Novel therapeutics have evolved regarding specificity and safety improvements, towards the obtainment of more effective treatments over the conventional counterparts through aiming specific target cells without damaging the healthy surroundings.

The search for green biomaterials, which can be easily obtained from the nature, has been growing in the research community. Melanin, a biodegradable and biocompatible material has shown to be very promising among distinct research areas, as biomedicine, dermocosmetics, nanotechnology and bioengineering. This way, due to its intrinsic properties, melanin nanoparticles plays an important role in the development of new controlled delivery systems in the search for new therapies based on the alteration of internal or external conditions. [1,2]

In this context, "smart materials" occupy a prominent place of interest owing to the ability of modulating the drug release profile under specific internal or external stimuli. Inherently conductive polymers (ICPs) present electrical, magnetic and optical properties and accoupled to a drug can be an easy system since we hypothesize that the drug release profile can be controlled by applying an external electrical current as a stimuli, through alterations in the redox state of ICPs. [3,4,5]

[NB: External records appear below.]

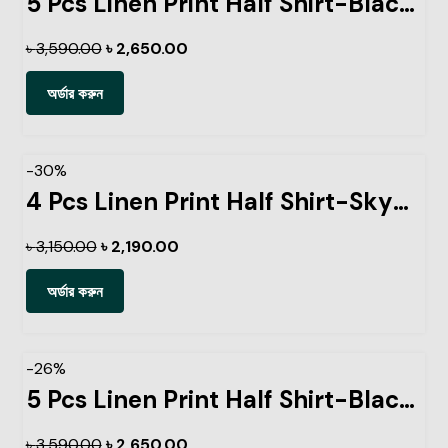
5 Pcs Linen Print Half Shirt-Black+Sky+Petrol+Lemon+Ash
৳
3,590.00
৳
2,650.00
অর্ডার করুন
-30%
4 Pcs Linen Print Half Shirt-Sky+Petrol+Ash+Pest
৳
3,150.00
৳
2,190.00
অর্ডার করুন
-26%
5 Pcs Linen Print Half Shirt-Black+Sky+Petrol+Lemon+Kathal
৳
3,590.00
৳
2,650.00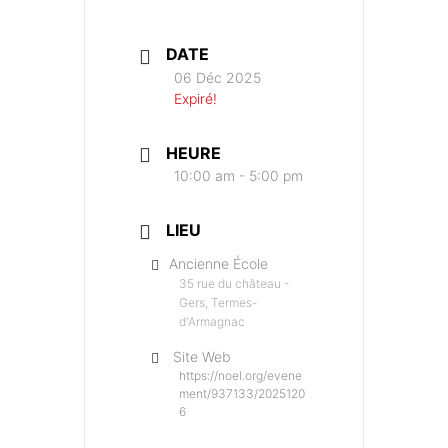
DATE
06 Déc 2025
Expiré!
HEURE
10:00 am - 5:00 pm
LIEU
Ancienne École
35 rue du château -
Gers, Termes-
d'Armagnac
Site Web
https://noel.org/evene
ment/937133/2025120
6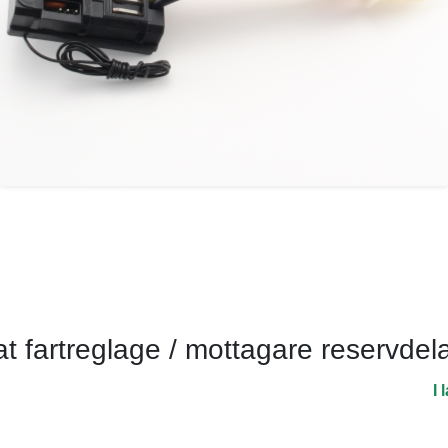
fartreglage / mottagare reservdelar
I 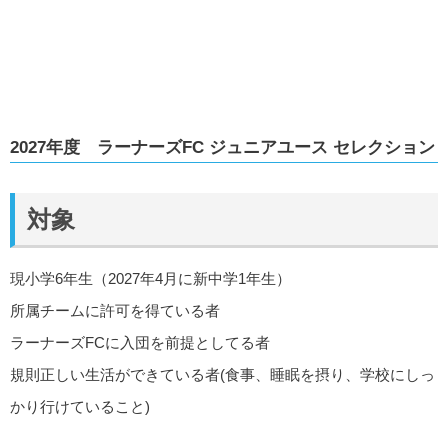
2027年度
ラーナーズFC
ジュニアユース セレクション
対象
現小学6年生（2027年4月に新中学1年生）
所属チームに許可を得ている者
ラーナーズFCに入団を前提としてる者
規則正しい生活ができている者(食事、睡眠を摂り、学校にしっ
かり行けていること)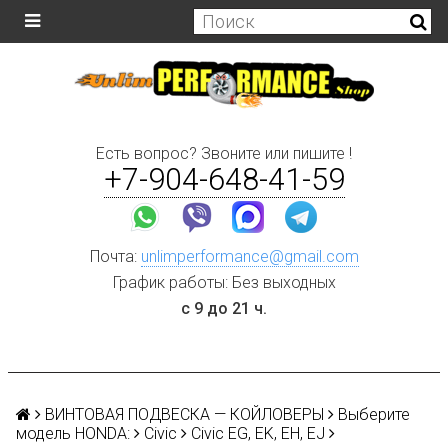
Есть вопрос? Звоните или пишите !
+7-904-648-41-59
Почта:
unlimperformance@gmail.com
График работы: Без выходных
с 9 до 21 ч.
ВИНТОВАЯ ПОДВЕСКА — КОЙЛОВЕРЫ
Выберите
модель HONDA:
Civic
Civic EG, EK, EH, EJ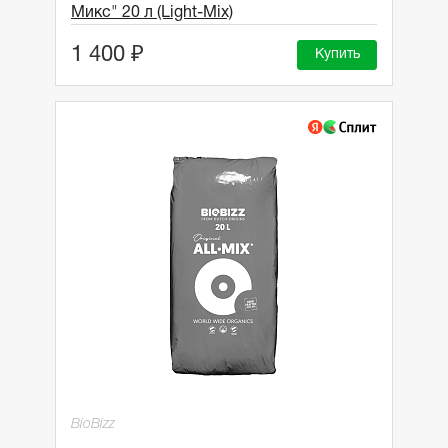
Микс" 20 л (Light-Mix)
1 400 ₽
Купить
BioBizz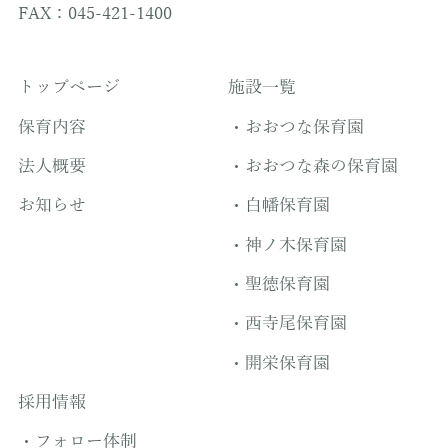
FAX：045-421-1400
トップページ
施設一覧
保育内容
おおつな保育園
法人概要
おおつな森の保育園
お知らせ
白幡保育園
神ノ木保育園
聖徳保育園
西寺尾保育園
開栄保育園
採用情報
フォロー体制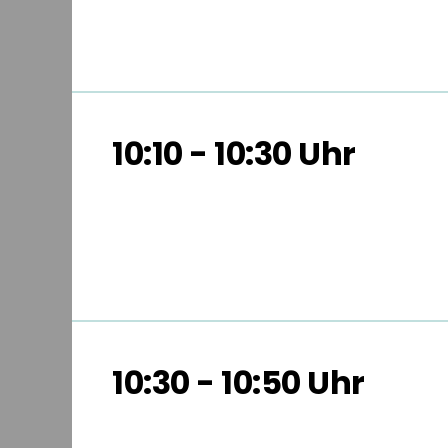
10:10 - 10:30 Uhr
10:30 - 10:50 Uhr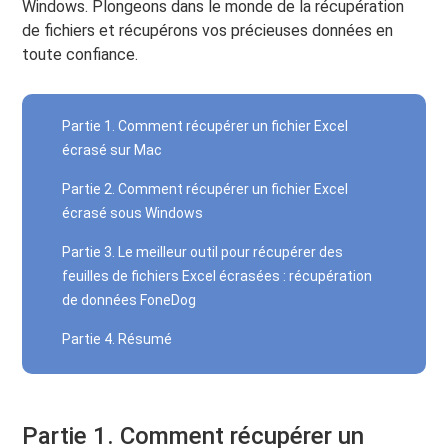
Windows. Plongeons dans le monde de la récupération
de fichiers et récupérons vos précieuses données en
toute confiance.
Partie 1. Comment récupérer un fichier Excel
écrasé sur Mac
Partie 2. Comment récupérer un fichier Excel
écrasé sous Windows
Partie 3. Le meilleur outil pour récupérer des
feuilles de fichiers Excel écrasées : récupération
de données FoneDog
Partie 4. Résumé
Partie 1. Comment récupérer un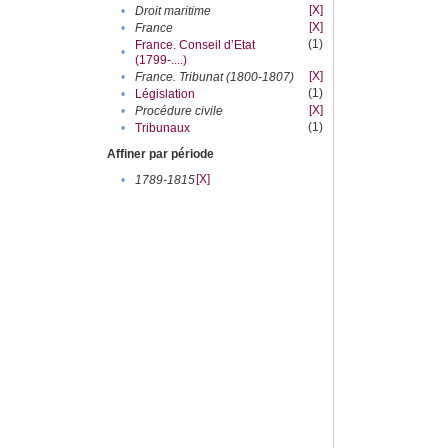
[X]
•
Droit maritime
[X]
•
France
(1)
France. Conseil d’Etat
•
(1799-....)
[X]
•
France. Tribunat (1800-1807)
(1)
•
Législation
[X]
•
Procédure civile
(1)
•
Tribunaux
Affiner par période
[X]
•
1789-1815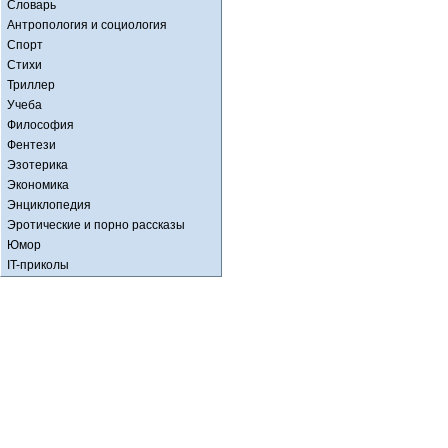
Словарь
Антропология и социология
Спорт
Стихи
Триллер
Учеба
Философия
Фентези
Эзотерика
Экономика
Энциклопедия
Эротические и порно рассказы
Юмор
IT-приколы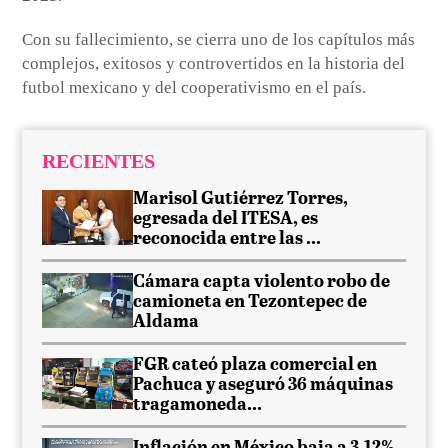
Con su fallecimiento, se cierra uno de los capítulos más
complejos, exitosos y controvertidos en la historia del
futbol mexicano y del cooperativismo en el país.
RECIENTES
Marisol Gutiérrez Torres,
egresada del ITESA, es
reconocida entre las ...
Cámara capta violento robo de
camioneta en Tezontepec de
Aldama
FGR cateó plaza comercial en
Pachuca y aseguró 36 máquinas
tragamoneda...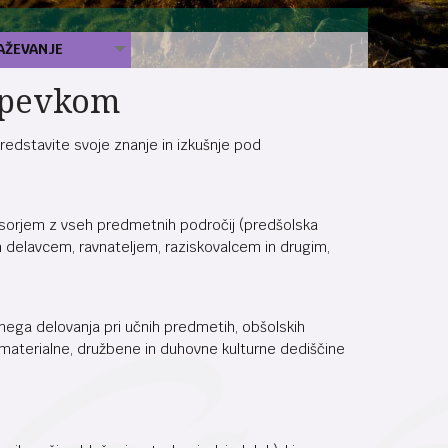
AŽEVANJE
ispevkom
predstavite svoje znanje in izkušnje pod
sorjem z vseh predmetnih področij (predšolska
m delavcem, ravnateljem, raziskovalcem in drugim,
ojnega delovanja pri učnih predmetih, obšolskih
ja materialne, družbene in duhovne kulturne dediščine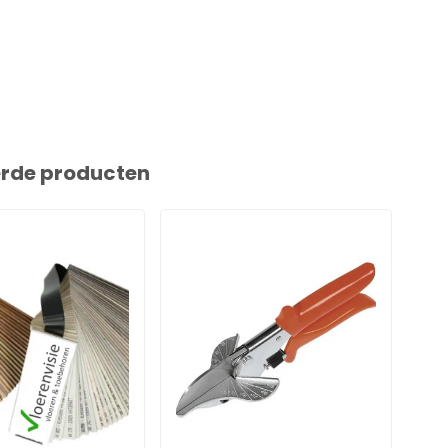
erde producten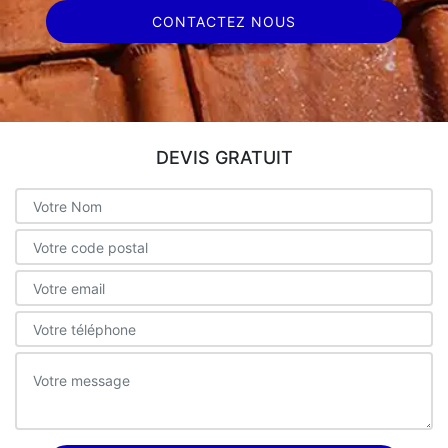
CONTACTEZ NOUS
DEVIS GRATUIT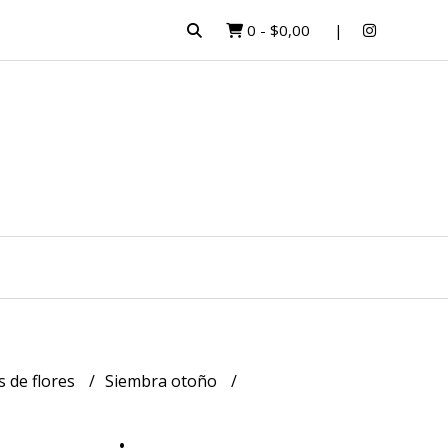
0
-
$0,00
s de flores
Siembra otoño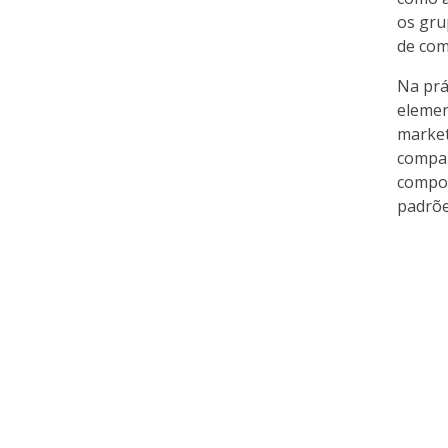
os gru
de co
Na prá
elemen
market
compar
compor
padrõe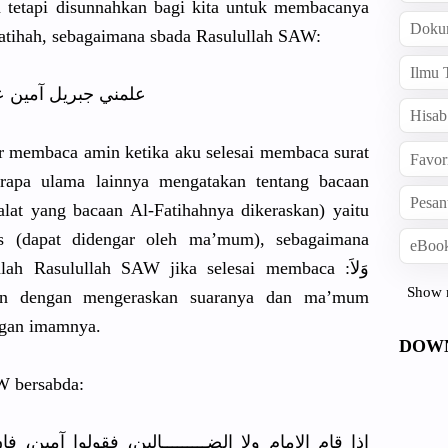
 tetapi disunnahkan bagi kita untuk membacanya
Doku
Fatihah, sebagaimana sbada Rasulullah SAW:
Ilmu 
قراءة سورة الفاتحة
Hisab
ar membaca amin ketika aku selesai membaca surat
Favor
erapa ulama lainnya mengatakan tentang bacaan
Pesan
alat yang bacaan Al-Fatihahnya dikeraskan) yaitu
 (dapat didengar oleh ma’mum), sebagaimana
eBook
ah Rasulullah SAW jika selesai membaca :وَلاَ
Show 
ngan imamnya.
DOW
W bersabda:
ن، فقولوا آمين، فإن الملائكة يقول آمين، فإن الإمام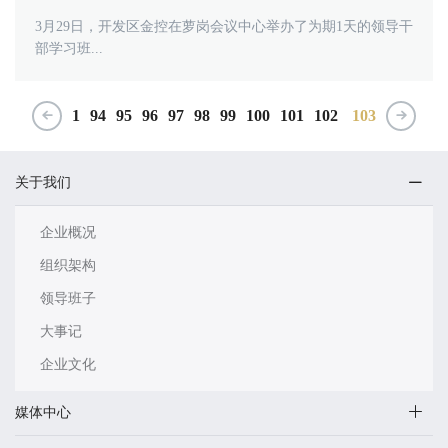
3月29日，开发区金控在萝岗会议中心举办了为期1天的领导干
部学习班...
1
94
95
96
97
98
99
100
101
102
103
关于我们
企业概况
组织架构
领导班子
大事记
企业文化
媒体中心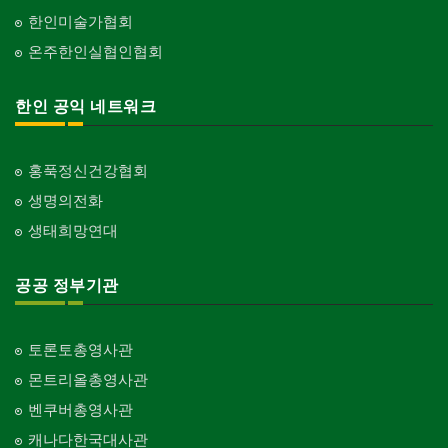
한인미술가협회
온주한인실협인협회
한인 공익 네트워크
홍푹정신건강협회
생명의전화
생태희망연대
공공 정부기관
토론토총영사관
몬트리올총영사관
벤쿠버총영사관
캐나다한국대사관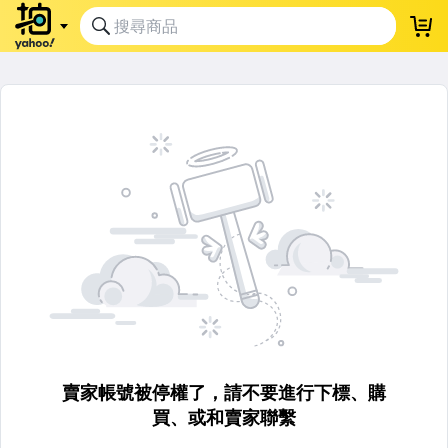
賣家帳號被停權了，請不要進行下標、購
買、或和賣家聯繫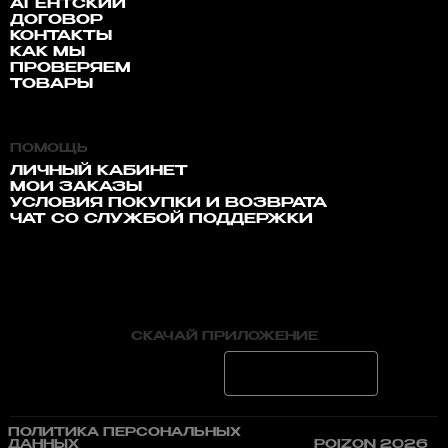
АГЕНТСКИЙ
ДОГОВОР
КОНТАКТЫ
КАК МЫ
ПРОВЕРЯЕМ
ТОВАРЫ
ПОМОЩЬ
ЛИЧНЫЙ КАБИНЕТ
МОИ ЗАКАЗЫ
УСЛОВИЯ ПОКУПКИ И ВОЗВРАТА
ЧАТ СО СЛУЖБОЙ ПОДДЕРЖКИ
СКАЧАЙ ПРИЛОЖЕНИЕ
ПОЛИТИКА ПЕРСОНАЛЬНЫХ
ДАННЫХ
POIZON 2026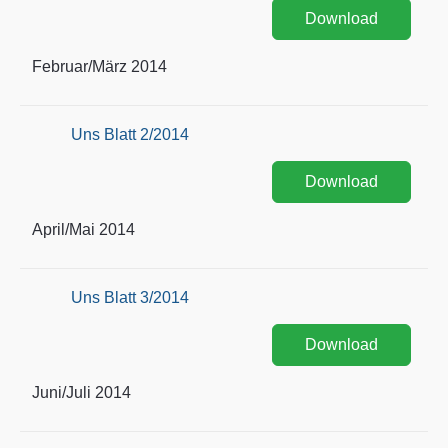
Download
Februar/März 2014
Uns Blatt 2/2014
Download
April/Mai 2014
Uns Blatt 3/2014
Download
Juni/Juli 2014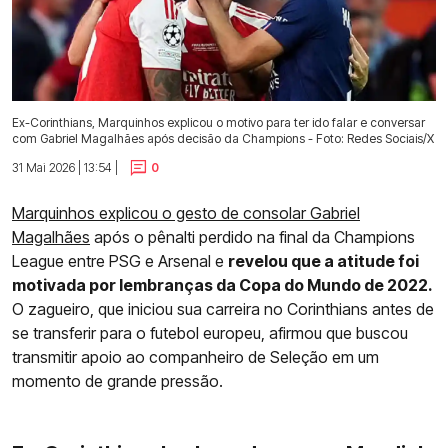
Ex-Corinthians, Marquinhos explicou o motivo para ter ido falar e conversar
com Gabriel Magalhães após decisão da Champions - Foto: Redes Sociais/X
31 Mai 2026 | 13:54 |
0
Marquinhos explicou o gesto de consolar Gabriel
Magalhães
após o pênalti perdido na final da Champions
League entre PSG e Arsenal e
revelou que a atitude foi
motivada por lembranças da Copa do Mundo de 2022.
O zagueiro, que iniciou sua carreira no Corinthians antes de
se transferir para o futebol europeu, afirmou que buscou
transmitir apoio ao companheiro de Seleção em um
momento de grande pressão.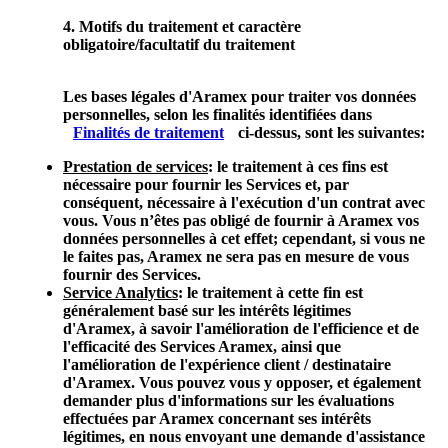
4. Motifs du traitement et caractère
obligatoire/facultatif du traitement
Les bases légales d'Aramex pour traiter vos données
personnelles, selon les finalités identifiées dans
Finalités de traitement
ci-dessus, sont les suivantes:
Prestation de services
: le traitement à ces fins est
nécessaire pour fournir les Services et, par
conséquent, nécessaire à l'exécution d'un contrat avec
vous. Vous n’êtes pas obligé de fournir à Aramex vos
données personnelles à cet effet; cependant, si vous ne
le faites pas, Aramex ne sera pas en mesure de vous
fournir des Services.
Service Analytics
: le traitement à cette fin est
généralement basé sur les intérêts légitimes
d'Aramex, à savoir l'amélioration de l'efficience et de
l'efficacité des Services Aramex, ainsi que
l'amélioration de l'expérience client / destinataire
d'Aramex. Vous pouvez vous y opposer, et également
demander plus d'informations sur les évaluations
effectuées par Aramex concernant ses intérêts
légitimes, en nous envoyant une demande d'assistance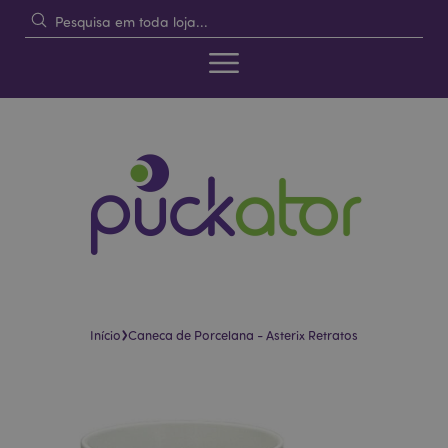
›
Início
Caneca de Porcelana - Asterix Retratos
Pular
Saltar
para
para
o
o
final
início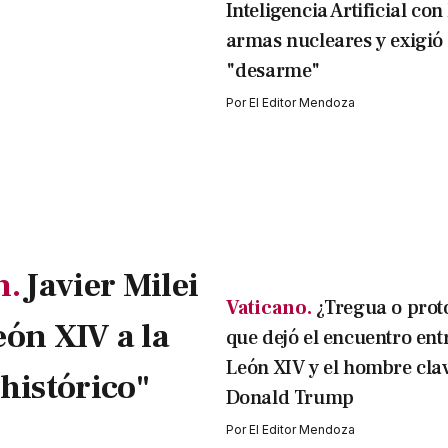
Inteligencia Artificial con
armas nucleares y exigió
"desarme"
Por
El Editor Mendoza
n.
Javier Milei
Vaticano.
¿Tregua o prot
eón XIV a la
que dejó el encuentro ent
León XIV y el hombre cla
histórico"
Donald Trump
Por
El Editor Mendoza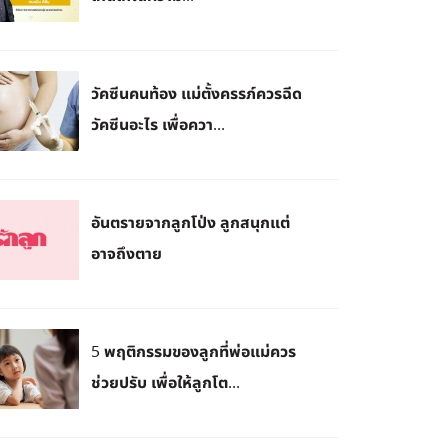
วัคซีนคนท้อง แม่ตั้งครรภ์ควรฉีด
วัคซีนอะไร เพื่อควา...
อันตรายจากลูกโป่ง ลูกสนุกแต่
อาจถึงตาย
5 พฤติกรรมของลูกที่พ่อแม่ควร
ช่วยปรับ เพื่อให้ลูกโต...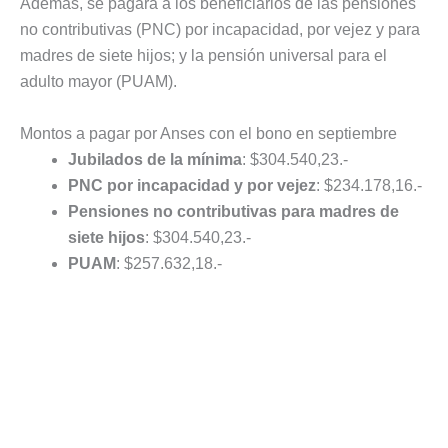
Además, se pagará a los beneficiarios de las pensiones
no contributivas (PNC) por incapacidad, por vejez y para
madres de siete hijos; y la pensión universal para el
adulto mayor (PUAM).
Montos a pagar por Anses con el bono en septiembre
Jubilados de la mínima
: $304.540,23.-
PNC por incapacidad y por vejez
: $234.178,16.-
Pensiones no contributivas para madres de
siete hijos
: $304.540,23.-
PUAM
: $257.632,18.-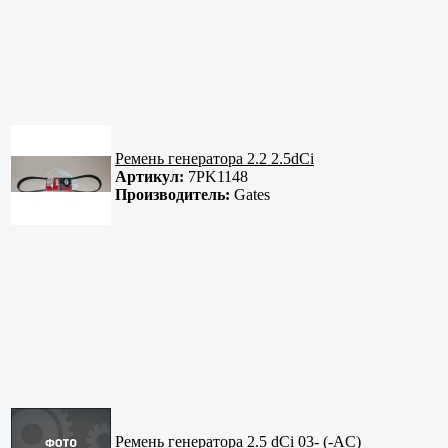
Ремень генератора 2.2 2.5dCi
Артикул:
7PK1148
Производитель:
Gates
Ремень генератора 2.5 dCi 03- (-AC)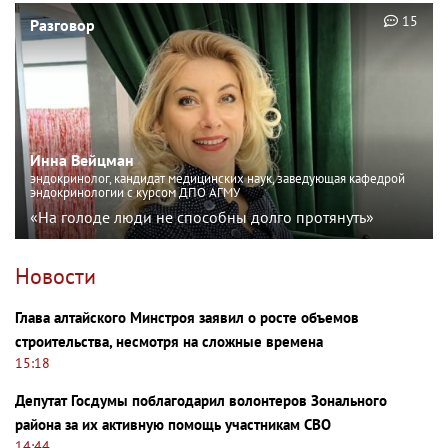
15
Разговор
Инна Вейцман
эндокринолог, кандидат медицинских наук, заведующая кафедрой
эндокринологии с курсом ДПО АГМУ
«На голоде люди не способны долго протянуть»
Новости
Глава алтайского Минстроя заявил о росте объемов
строительства, несмотря на сложные времена
15:18
Депутат Госдумы поблагодарил волонтеров Зонального
района за их активную помощь участникам СВО
14:44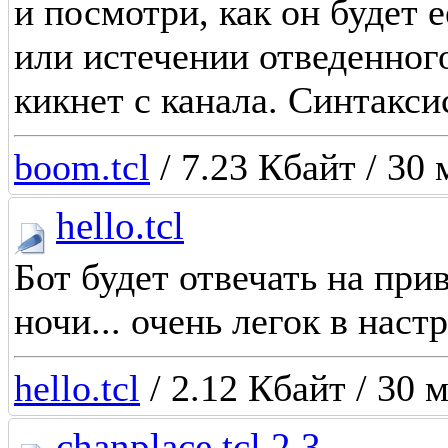
и посмотри, как он будет 
или истечении отведенног
кикнет с канала. Синтакси
boom.tcl
/ 7.23 Кбайт / 30 
hello.tcl
Бот будет отвечать на при
ночи... очень легок в наст
hello.tcl
/ 2.12 Кбайт / 30 
chanplace.tcl 2.3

Previously synthetized functionalized melanin nanoparticles (FMNPs) with electro-responsive polymers, such as dopamine and pyrrole, will be used to assess the in vitro release profile of hydrophobic and hydrophilic model drugs such as dexamethasone and methylene blue, respectively. The studies will be performed in sink conditions and the incorporation efficiency and continuous release of the drug will be assessed.  Furthermore, in vitro drug release studies using electrical stimulation, will be performed to promote a controlled drug release of the drug using a function generator to vary the voltage and frequency of the stimuli.

References

1. Solano, F., Int J Mol Sci, 2017. 18(7).

2. Meredith, P. and T. Sarna, Pigment Cell Res, 2006. 19(6): p. 572-94.

3. Svirskis, D., et al., Journal of Controlled Release, 2010. 146(1): p. 6-15.

4. Esrafilzadeh, D., et al., J Control Release, 2013. 169(3): p. 313-20.

5. Pernaut, J.-M. and J.R. Reynolds, The Journal of Physical Chemistry B, 2000. 104(17): p. 4080-4090.